The BioGrail Transformer incorporates the following design patterns and acknowledges certain restrictions:
  1. Modularity: The model design follows a modular approach, allowing for flexibility and extensibility. New domain-specific modules can be added to accommodate emerging biological tasks or incorporate advancements in specific areas, such as gene editing technologies or protein folding algorithms.
  1. Integration of External Knowledge: BioGrail Transformer emphasizes the integration of external biological knowledge, including genomics databases, protein structure databases, and biomedical literature. It aims to leverage this knowledge for improved predictions, data augmentation, and interpretability.
  1. Computational Resources: Due to the complexity and scale of biological data, the BioGrail Transformer requires significant computational resources, including high-performance computing clusters and specialized hardware accelerators. The model may be computationally demanding, and training and inference times may be substantial.

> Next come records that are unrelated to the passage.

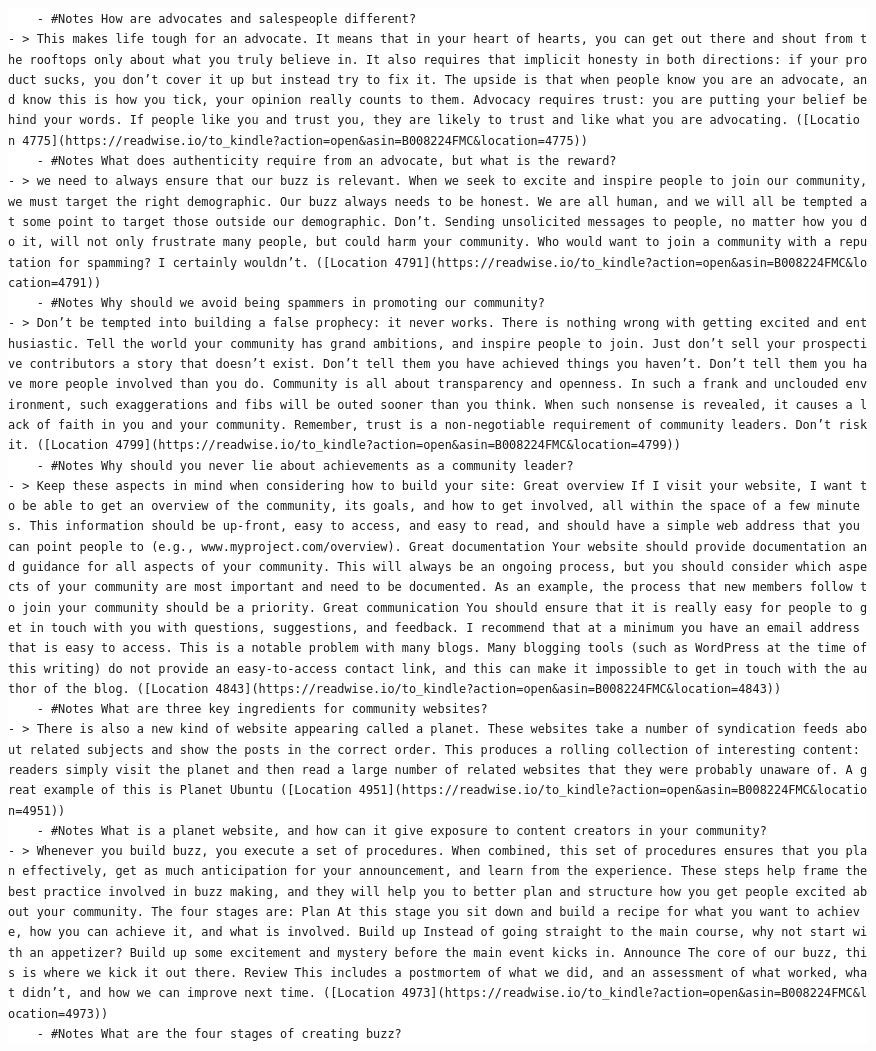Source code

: 		- #Notes How are advocates and salespeople different?
	- > This makes life tough for an advocate. It means that in your heart of hearts, you can get out there and shout from the rooftops only about what you truly believe in. It also requires that implicit honesty in both directions: if your product sucks, you don’t cover it up but instead try to fix it. The upside is that when people know you are an advocate, and know this is how you tick, your opinion really counts to them. Advocacy requires trust: you are putting your belief behind your words. If people like you and trust you, they are likely to trust and like what you are advocating. ([Location 4775](https://readwise.io/to_kindle?action=open&asin=B008224FMC&location=4775))
		- #Notes What does authenticity require from an advocate, but what is the reward?
	- > we need to always ensure that our buzz is relevant. When we seek to excite and inspire people to join our community, we must target the right demographic. Our buzz always needs to be honest. We are all human, and we will all be tempted at some point to target those outside our demographic. Don’t. Sending unsolicited messages to people, no matter how you do it, will not only frustrate many people, but could harm your community. Who would want to join a community with a reputation for spamming? I certainly wouldn’t. ([Location 4791](https://readwise.io/to_kindle?action=open&asin=B008224FMC&location=4791))
		- #Notes Why should we avoid being spammers in promoting our community?
	- > Don’t be tempted into building a false prophecy: it never works. There is nothing wrong with getting excited and enthusiastic. Tell the world your community has grand ambitions, and inspire people to join. Just don’t sell your prospective contributors a story that doesn’t exist. Don’t tell them you have achieved things you haven’t. Don’t tell them you have more people involved than you do. Community is all about transparency and openness. In such a frank and unclouded environment, such exaggerations and fibs will be outed sooner than you think. When such nonsense is revealed, it causes a lack of faith in you and your community. Remember, trust is a non-negotiable requirement of community leaders. Don’t risk it. ([Location 4799](https://readwise.io/to_kindle?action=open&asin=B008224FMC&location=4799))
		- #Notes Why should you never lie about achievements as a community leader?
	- > Keep these aspects in mind when considering how to build your site: Great overview If I visit your website, I want to be able to get an overview of the community, its goals, and how to get involved, all within the space of a few minutes. This information should be up-front, easy to access, and easy to read, and should have a simple web address that you can point people to (e.g., www.myproject.com/overview). Great documentation Your website should provide documentation and guidance for all aspects of your community. This will always be an ongoing process, but you should consider which aspects of your community are most important and need to be documented. As an example, the process that new members follow to join your community should be a priority. Great communication You should ensure that it is really easy for people to get in touch with you with questions, suggestions, and feedback. I recommend that at a minimum you have an email address that is easy to access. This is a notable problem with many blogs. Many blogging tools (such as WordPress at the time of this writing) do not provide an easy-to-access contact link, and this can make it impossible to get in touch with the author of the blog. ([Location 4843](https://readwise.io/to_kindle?action=open&asin=B008224FMC&location=4843))
		- #Notes What are three key ingredients for community websites?
	- > There is also a new kind of website appearing called a planet. These websites take a number of syndication feeds about related subjects and show the posts in the correct order. This produces a rolling collection of interesting content: readers simply visit the planet and then read a large number of related websites that they were probably unaware of. A great example of this is Planet Ubuntu ([Location 4951](https://readwise.io/to_kindle?action=open&asin=B008224FMC&location=4951))
		- #Notes What is a planet website, and how can it give exposure to content creators in your community?
	- > Whenever you build buzz, you execute a set of procedures. When combined, this set of procedures ensures that you plan effectively, get as much anticipation for your announcement, and learn from the experience. These steps help frame the best practice involved in buzz making, and they will help you to better plan and structure how you get people excited about your community. The four stages are: Plan At this stage you sit down and build a recipe for what you want to achieve, how you can achieve it, and what is involved. Build up Instead of going straight to the main course, why not start with an appetizer? Build up some excitement and mystery before the main event kicks in. Announce The core of our buzz, this is where we kick it out there. Review This includes a postmortem of what we did, and an assessment of what worked, what didn’t, and how we can improve next time. ([Location 4973](https://readwise.io/to_kindle?action=open&asin=B008224FMC&location=4973))
		- #Notes What are the four stages of creating buzz?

  1. Data Availability: The success of BioGrail Transformer heavily relies on the availability of diverse and high-quality biological data. Access to comprehensive genomic, proteomic, and clinical datasets, as well as reliable annotations and experimental data, is crucial to train and evaluate the model effectively.
The experimental BioGrail Transformer represents a significant step towards achieving the holy grail of machine learning in the field of biological AI. Through its comprehensive understanding of biological systems, prediction of genetic and protein functions, computational gene and protein design, simulation of biological phenomena, and accelerated drug discovery capabilities, it aims to push the boundaries of what is possible in advancing humanity's understanding and utilization of biological data. With careful attention to design patterns, best practices, and restrictions, the BioGrail Transformer offers a promising avenue for transformative applications in the biological sciences.


Advancing the field of gene expression transformers requires explicit architectural model improvements. The proposed enhancements, including hierarchical attention mechanisms, adaptive learning rate scheduling, graph attention networks, contrastive learning with self-supervised pre-training, and integration of domain-specific knowledge, aim to push the state-of-the-art in gene expression analysis. By incorporating these improvements, we can expect to achieve more accurate predictions, better capture complex dependencies, and enhance the interpretability of gene expression models, ultimately advancing our understanding of gene regulation and its implications in various biological processes.